The Nrf2/ARE Pathway: A Promising Target to Counteract Mitochondrial Dysfunction in Parkinson's Disease

Abstract

Mitochondrial dysfunction is a prominent feature of various neurodegenerative diseases as strict regulation of integrated mitochondrial functions is essential for neuronal signaling, plasticity, and transmitter release. Many lines of evidence suggest that mitochondrial dysfunction plays a central role in the pathogenesis of Parkinson's disease (PD). Several PD-associated genes interface with mitochondrial dynamics regulating the structure and function of the mitochondrial network. Mitochondrial dysfunction can induce neuron death through a plethora of mechanisms. Both mitochondrial dysfunction and neuroinflammation, a common denominator of PD, lead to an increased production of reactive oxygen species, which are detrimental to neurons. The transcription factor nuclear factor E2-related factor 2 (Nrf2, NFE2L2) is an emerging target to counteract mitochondrial dysfunction and its consequences in PD. Nrf2 activates the antioxidant response element (ARE) pathway, including a battery of cytoprotective genes such as antioxidants and anti-inflammatory genes and several transcription factors involved in mitochondrial biogenesis. Here, the current knowledge about the role of mitochondrial dysfunction in PD, Nrf2/ARE stress-response mechanisms, and the evidence for specific links between this pathway and PD are summarized. The neuroprotection of nigral dopaminergic neurons by the activation of Nrf2 through several inducers in PD is also emphasized as a promising therapeutic approach.

Figure 1

The role of the Nrf2 pathway in PD pathogenesis.
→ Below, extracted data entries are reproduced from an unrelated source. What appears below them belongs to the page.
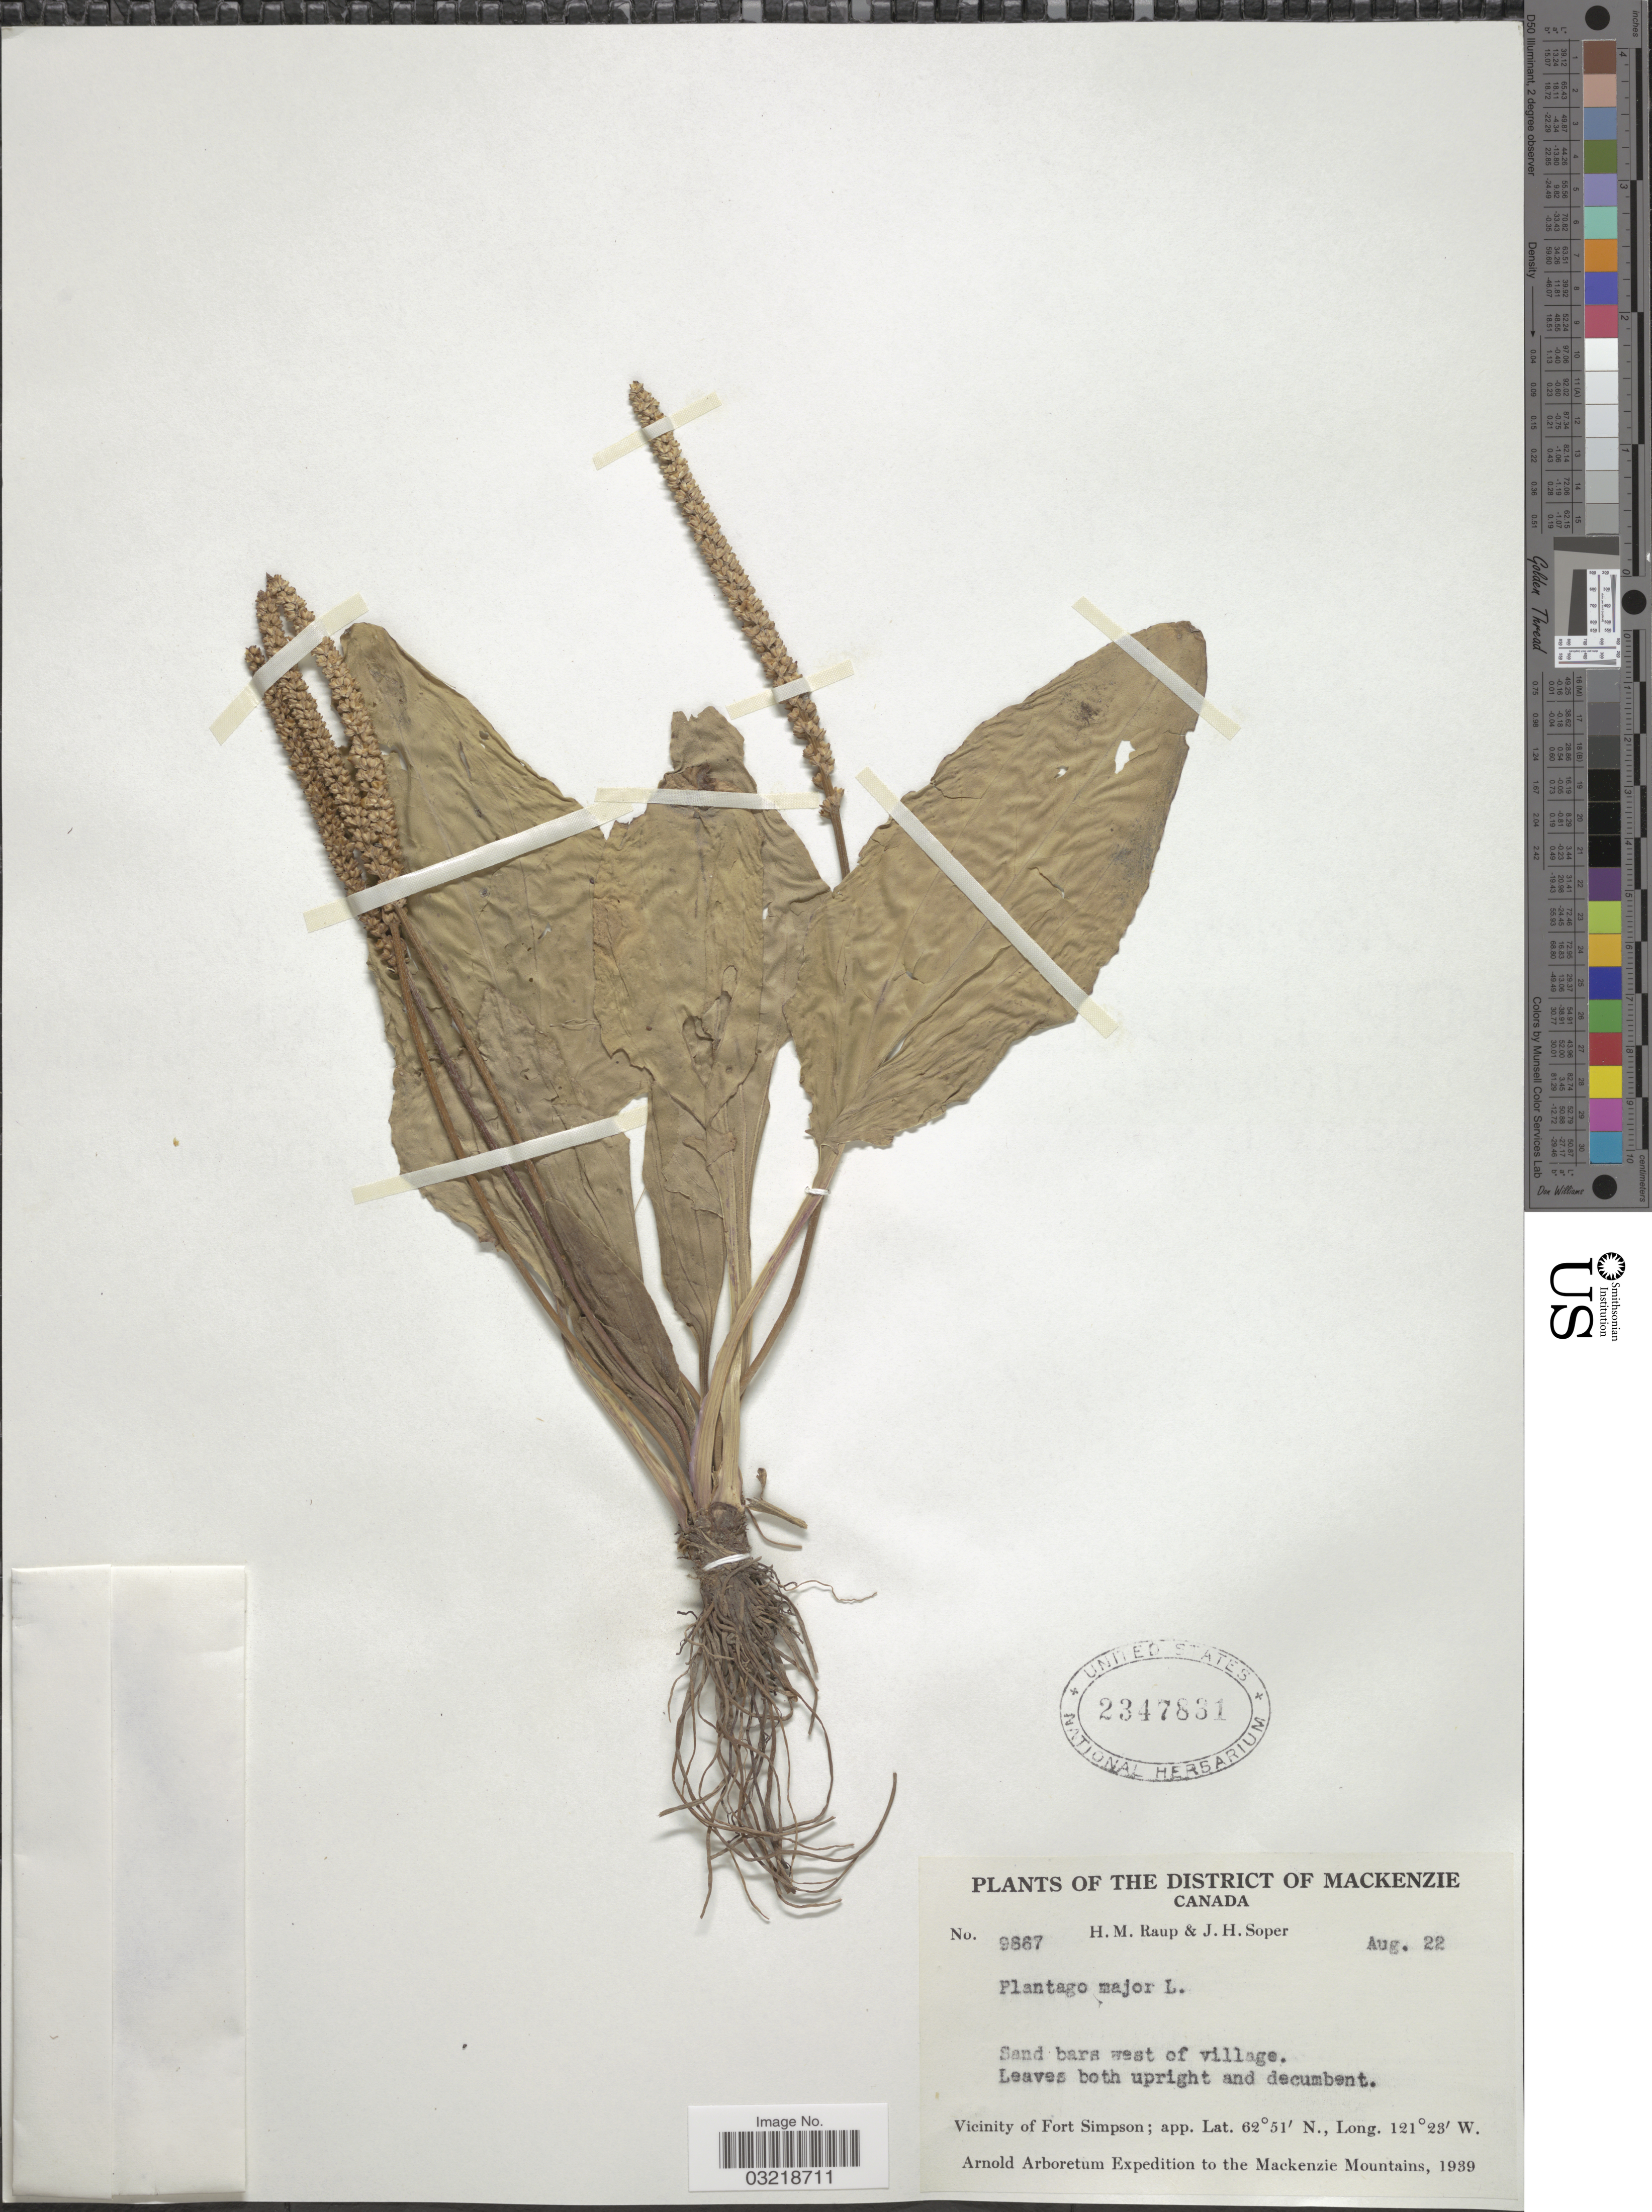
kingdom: Plantae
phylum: Tracheophyta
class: Magnoliopsida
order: Lamiales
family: Plantaginaceae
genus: Plantago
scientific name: Plantago major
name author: L.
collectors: H. Raup & J. H. Soper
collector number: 9867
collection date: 1939-08-22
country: Canada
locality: District of Mackenzie. Vicinity of Fort Simpson. Mackenzie Mountains.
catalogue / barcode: US 2347831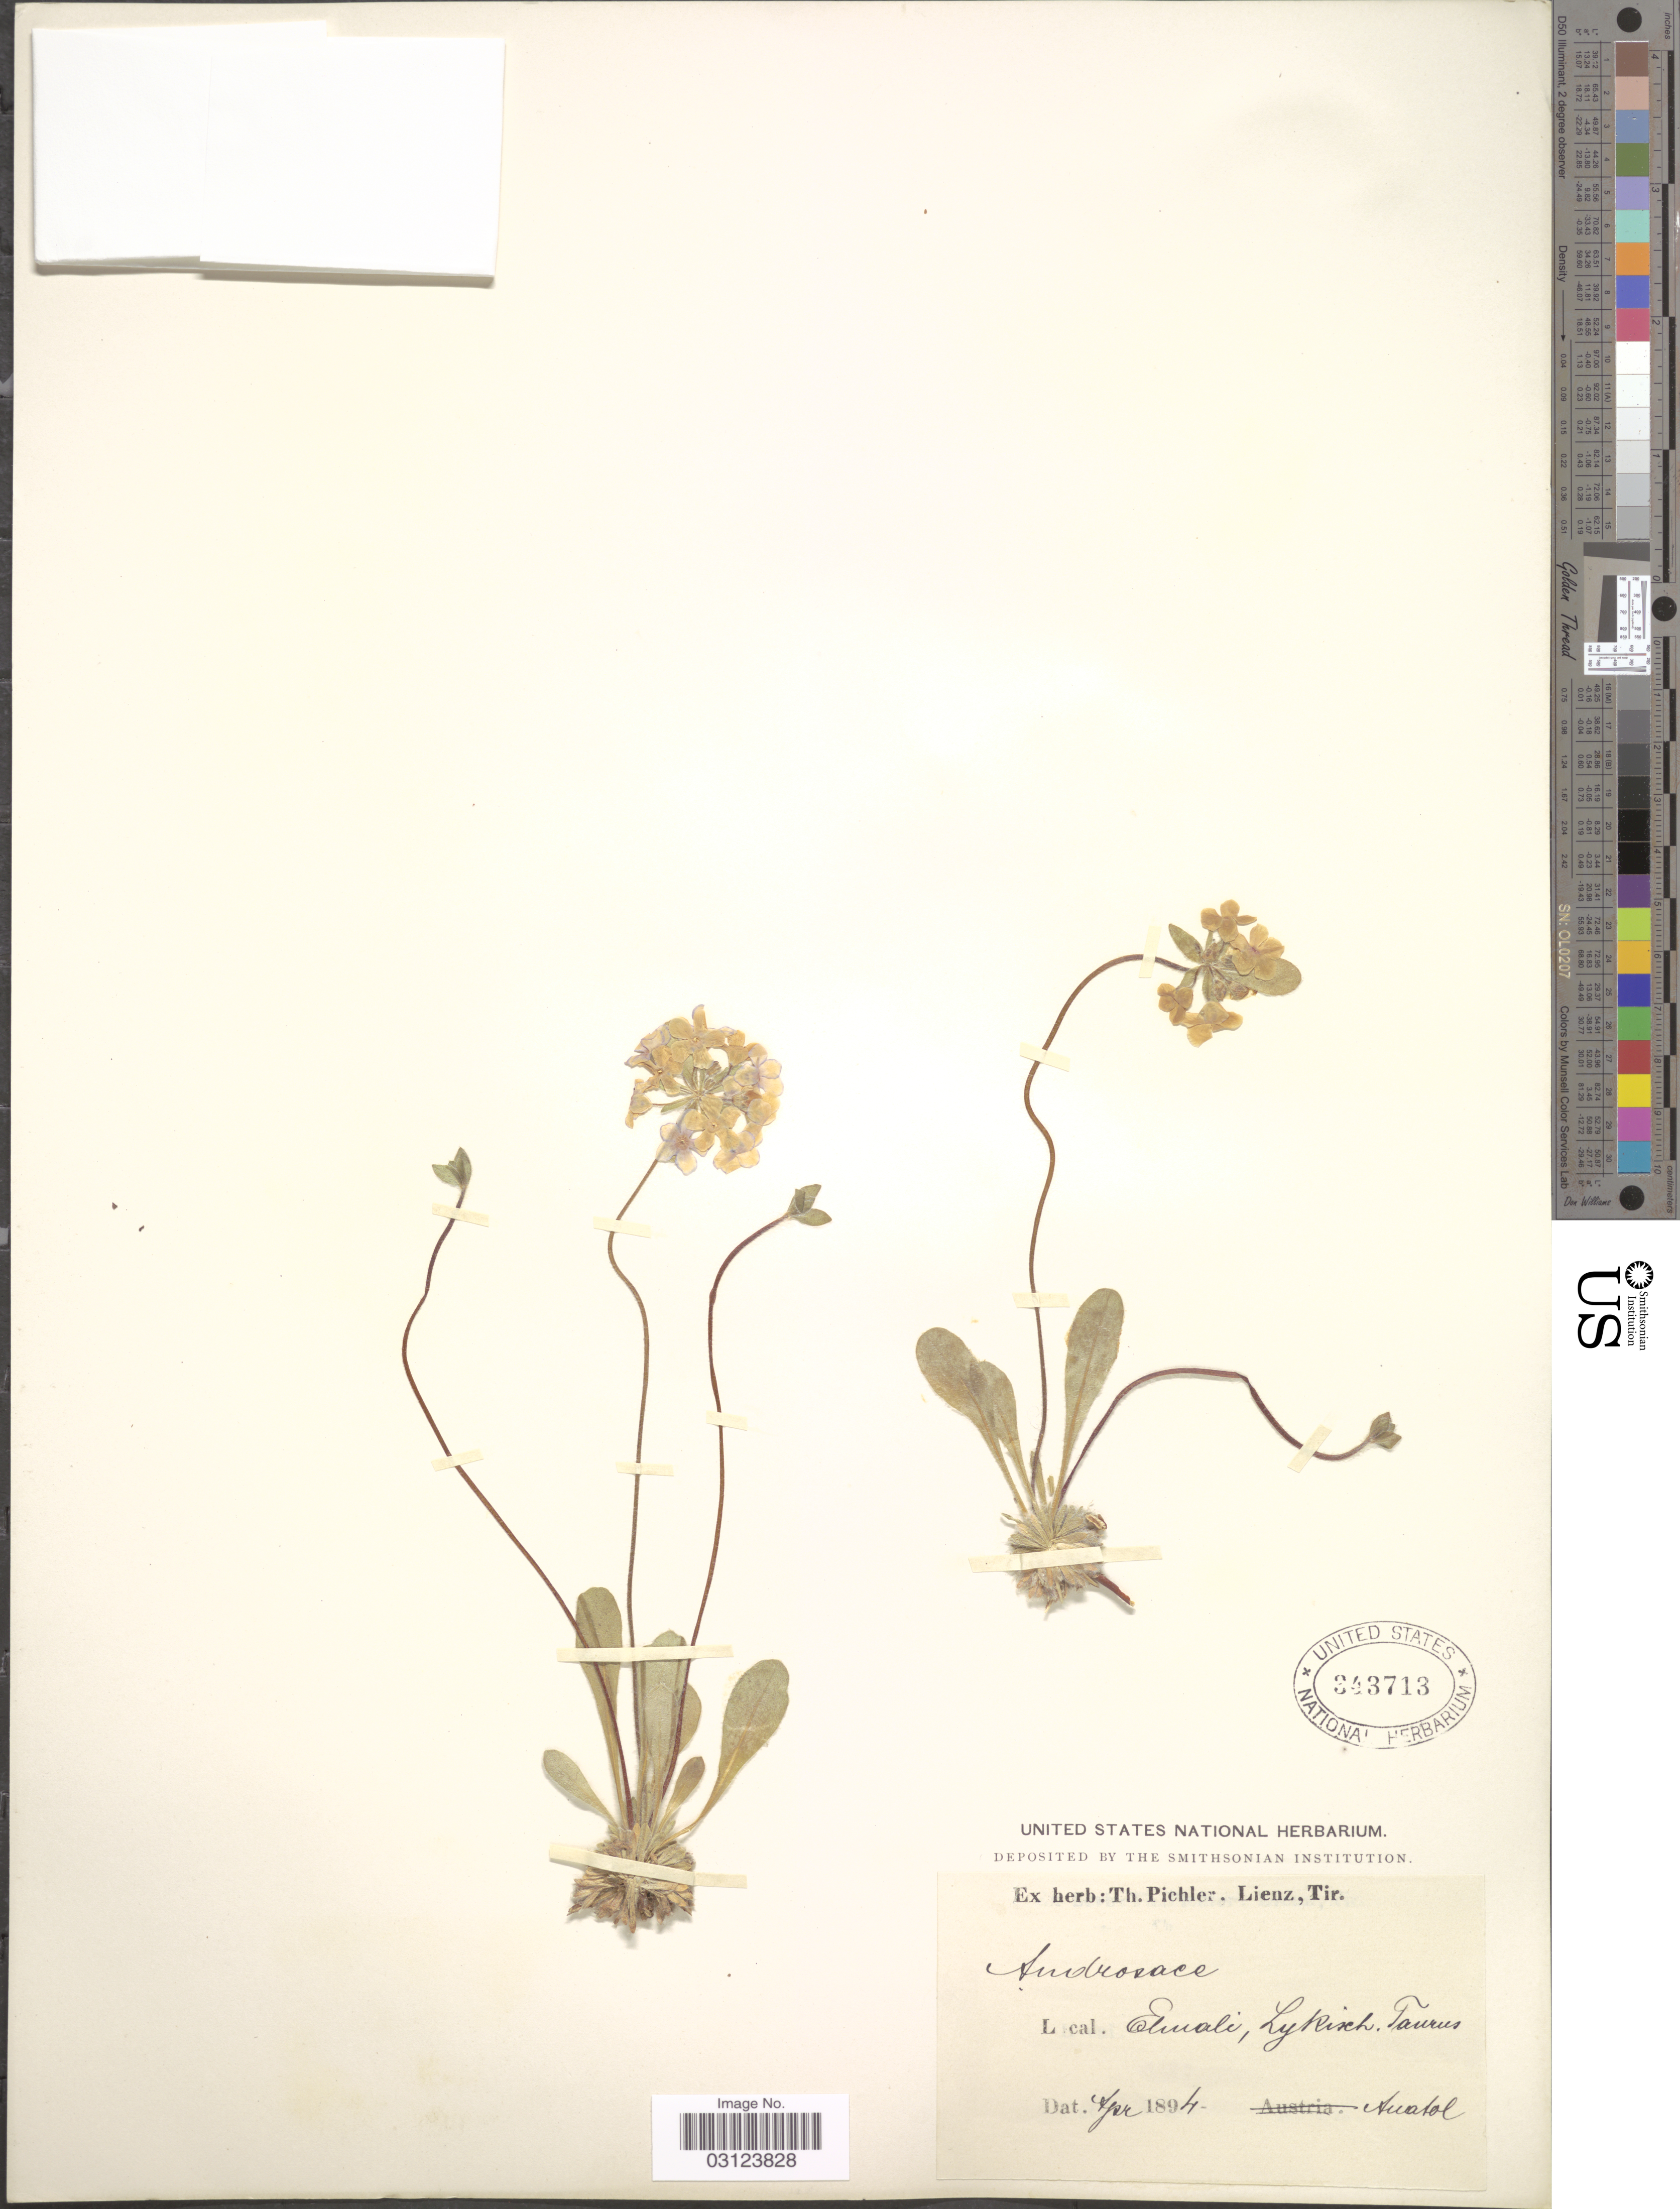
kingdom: Plantae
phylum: Tracheophyta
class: Magnoliopsida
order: Ericales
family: Primulaceae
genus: Androsace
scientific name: Androsace sp.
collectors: ex herb. T. Pichler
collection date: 1894-04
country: Turkey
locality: Elmali, Lykisch, Taurus, Anatol.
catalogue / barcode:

In the case of oxidative damage, mitochondria produce increased amounts of ROS. Then, ROS activate Nrf2 bound to Keap1 in the cytoplasm, and it translocates into the nucleus to transactivate the transcription of ARE-bearing genes, which in turn activates the antioxidant defense system and mitochondrial biogenesis. In this pathway, PD-related genes are also involved. DJ-1 is found to inhibit oxidative damage in mitochondria. Another PD-related gene is PINK, which prevents impaired membrane potential of mitochondria and prevents apoptosis by counteracting cytochrome c release that leads to apoptosis of nigral cells. Lastly, Parkin was found to inhibit cytochrome c release that leads to caspase activation and apoptosis of nigral cells. Ubiquitin-interacting p62 also has a role in Nrf2 activation. It normally plays a role in transportation of ubiquitinated proteins to autophagosome. p62 was found to be interacting with Keap1 and transports it for autophagic degradation and provides indirect activation of Nrf2. p62 also has ARE in its promoter region which creates a positive feedback loop between Nrf2 and p62.